To add messages as a highlight, users "pin" them in a similar way to how existing Gmail users might "star" important messages.
According to Google, highlights make it easier to find information quickly. For example, instead of having to dig through reams of emails to pick out a confirmation number to type into a ticket machine, you can just pin the confirmation email when it arrives and find it in highlights.
In his hands-on review of Inbox, Mashable's Chris Taylor says that the idea of highlights is a good one, but says the system suffers from its lack of integration with regular Gmail. Pinned emails do not translate into starred emails, and vice versa, Taylor says, so once you return to your desktop Gmail, all your pinned items will be effectively invisible.
Reminders and Snooze
With Inbox, when a new email arrives, swiping right will dismiss it completely, but swiping left will "snooze" it for an hour, a day or a week.

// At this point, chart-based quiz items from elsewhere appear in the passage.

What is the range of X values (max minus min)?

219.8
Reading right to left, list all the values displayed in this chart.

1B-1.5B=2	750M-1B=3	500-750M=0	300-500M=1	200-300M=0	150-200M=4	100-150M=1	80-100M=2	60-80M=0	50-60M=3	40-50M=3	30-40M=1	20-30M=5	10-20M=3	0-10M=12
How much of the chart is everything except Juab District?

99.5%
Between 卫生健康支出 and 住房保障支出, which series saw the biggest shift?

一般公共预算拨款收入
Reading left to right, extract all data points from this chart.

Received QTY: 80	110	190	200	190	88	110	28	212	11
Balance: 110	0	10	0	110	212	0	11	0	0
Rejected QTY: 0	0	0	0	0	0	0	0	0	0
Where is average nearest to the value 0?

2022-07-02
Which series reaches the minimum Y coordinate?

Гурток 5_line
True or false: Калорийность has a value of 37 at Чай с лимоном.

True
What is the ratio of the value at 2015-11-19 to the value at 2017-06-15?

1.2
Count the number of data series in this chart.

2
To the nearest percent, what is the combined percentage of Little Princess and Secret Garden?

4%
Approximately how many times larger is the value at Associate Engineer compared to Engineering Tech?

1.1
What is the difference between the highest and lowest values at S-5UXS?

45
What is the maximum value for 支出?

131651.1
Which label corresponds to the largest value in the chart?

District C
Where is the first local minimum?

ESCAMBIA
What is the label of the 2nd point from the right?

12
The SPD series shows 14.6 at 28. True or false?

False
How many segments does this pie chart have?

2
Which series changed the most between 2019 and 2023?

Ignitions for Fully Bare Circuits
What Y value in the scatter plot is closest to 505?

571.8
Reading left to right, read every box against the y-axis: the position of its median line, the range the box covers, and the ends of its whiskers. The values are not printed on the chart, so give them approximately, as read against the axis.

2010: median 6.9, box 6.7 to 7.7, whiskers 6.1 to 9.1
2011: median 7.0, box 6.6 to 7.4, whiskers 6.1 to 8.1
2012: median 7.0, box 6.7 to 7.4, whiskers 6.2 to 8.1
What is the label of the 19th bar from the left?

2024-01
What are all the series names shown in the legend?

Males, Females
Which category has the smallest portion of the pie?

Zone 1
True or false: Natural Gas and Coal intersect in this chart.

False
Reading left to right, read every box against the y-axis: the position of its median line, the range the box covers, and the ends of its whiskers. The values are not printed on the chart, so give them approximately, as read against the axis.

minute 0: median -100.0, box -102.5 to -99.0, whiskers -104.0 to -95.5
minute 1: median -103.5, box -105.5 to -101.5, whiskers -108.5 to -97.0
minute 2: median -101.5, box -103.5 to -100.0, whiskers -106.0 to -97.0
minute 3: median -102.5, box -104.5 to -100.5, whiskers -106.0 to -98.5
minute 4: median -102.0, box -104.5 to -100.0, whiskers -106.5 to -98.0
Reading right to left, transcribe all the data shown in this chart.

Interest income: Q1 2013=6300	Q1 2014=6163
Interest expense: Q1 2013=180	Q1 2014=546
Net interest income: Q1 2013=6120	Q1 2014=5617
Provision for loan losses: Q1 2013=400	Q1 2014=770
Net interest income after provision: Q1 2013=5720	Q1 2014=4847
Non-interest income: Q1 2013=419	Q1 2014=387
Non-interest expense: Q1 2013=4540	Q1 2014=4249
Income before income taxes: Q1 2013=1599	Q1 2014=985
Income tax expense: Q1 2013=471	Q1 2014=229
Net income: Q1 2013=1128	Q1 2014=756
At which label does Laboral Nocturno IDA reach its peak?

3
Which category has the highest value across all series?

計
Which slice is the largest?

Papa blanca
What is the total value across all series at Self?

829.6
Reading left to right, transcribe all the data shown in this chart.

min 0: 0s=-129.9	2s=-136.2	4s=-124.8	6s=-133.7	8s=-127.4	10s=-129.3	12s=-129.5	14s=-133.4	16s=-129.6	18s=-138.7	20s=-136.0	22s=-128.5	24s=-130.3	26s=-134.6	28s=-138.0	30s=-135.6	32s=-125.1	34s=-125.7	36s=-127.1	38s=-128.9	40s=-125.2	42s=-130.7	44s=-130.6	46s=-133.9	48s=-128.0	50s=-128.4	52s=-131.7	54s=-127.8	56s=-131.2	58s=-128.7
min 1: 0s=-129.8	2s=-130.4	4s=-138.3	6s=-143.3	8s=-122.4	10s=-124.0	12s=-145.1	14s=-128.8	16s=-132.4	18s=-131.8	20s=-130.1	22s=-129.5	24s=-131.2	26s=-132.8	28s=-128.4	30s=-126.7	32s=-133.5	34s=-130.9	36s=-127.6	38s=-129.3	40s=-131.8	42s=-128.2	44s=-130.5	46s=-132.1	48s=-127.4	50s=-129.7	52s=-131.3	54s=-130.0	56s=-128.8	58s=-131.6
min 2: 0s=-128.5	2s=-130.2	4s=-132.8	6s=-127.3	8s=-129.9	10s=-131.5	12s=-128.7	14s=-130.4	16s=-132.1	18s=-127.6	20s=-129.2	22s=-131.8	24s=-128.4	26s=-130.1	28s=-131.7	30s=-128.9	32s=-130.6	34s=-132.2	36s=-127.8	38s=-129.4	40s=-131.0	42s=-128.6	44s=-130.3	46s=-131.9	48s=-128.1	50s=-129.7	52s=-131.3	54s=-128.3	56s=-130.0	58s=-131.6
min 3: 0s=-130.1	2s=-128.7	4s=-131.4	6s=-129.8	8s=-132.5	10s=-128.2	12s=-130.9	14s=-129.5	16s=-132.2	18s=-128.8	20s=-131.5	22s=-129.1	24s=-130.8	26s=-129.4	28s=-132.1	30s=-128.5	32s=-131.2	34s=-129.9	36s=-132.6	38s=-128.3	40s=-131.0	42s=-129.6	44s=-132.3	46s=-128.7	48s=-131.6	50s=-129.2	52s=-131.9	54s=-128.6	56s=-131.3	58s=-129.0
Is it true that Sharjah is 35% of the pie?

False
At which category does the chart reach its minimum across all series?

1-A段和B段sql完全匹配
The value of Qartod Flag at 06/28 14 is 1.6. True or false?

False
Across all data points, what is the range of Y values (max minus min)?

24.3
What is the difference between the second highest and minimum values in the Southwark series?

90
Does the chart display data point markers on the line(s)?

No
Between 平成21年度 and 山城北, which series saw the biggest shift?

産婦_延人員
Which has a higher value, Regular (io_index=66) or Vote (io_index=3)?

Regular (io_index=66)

So for example, on the weekend you can swipe work emails away so that they disappear until you get back into the office on Monday morning.
For Chris Taylor of Mashable, reminders suffer from the same lack of integration Gmail as the "highlights" feature.
Dismissed messages work the way you might expect and are automatically archived on your desktop Gmail, Taylor says, but snoozed messages remain exactly where they were in your inbox when you look at Gmail on your desktop. And reminders don't show up on the desktop at all. "In this age of cloud computing, what is the worth of a To Do list that only really works on one of your gadgets," Taylor asks.
Conclusions
In a nutshell, Inbox is essentially a marriage between Gmail and Google Now, says 9to5Mac.com's Joe Rossignol. It brings together a number of services that Google has been working on for several years, and should be suitable for anyone who "wants to be able to organise and manage his or her inbox on the fly as efficiently as possible".
Early reviewers praise the app's "clever ideas", including its clean interface, the snooze feature, and the prominent placement of pertinent information in highlights. But others, such as Computer World's JR Raphael, find the app "overwhelming", with simply too many things going on at once.
"Looking at Inbox, I feel slightly lost – and for a tool that's at the core of my work and personal life, that's not the kind of feeling I want to have," Raphael concludes.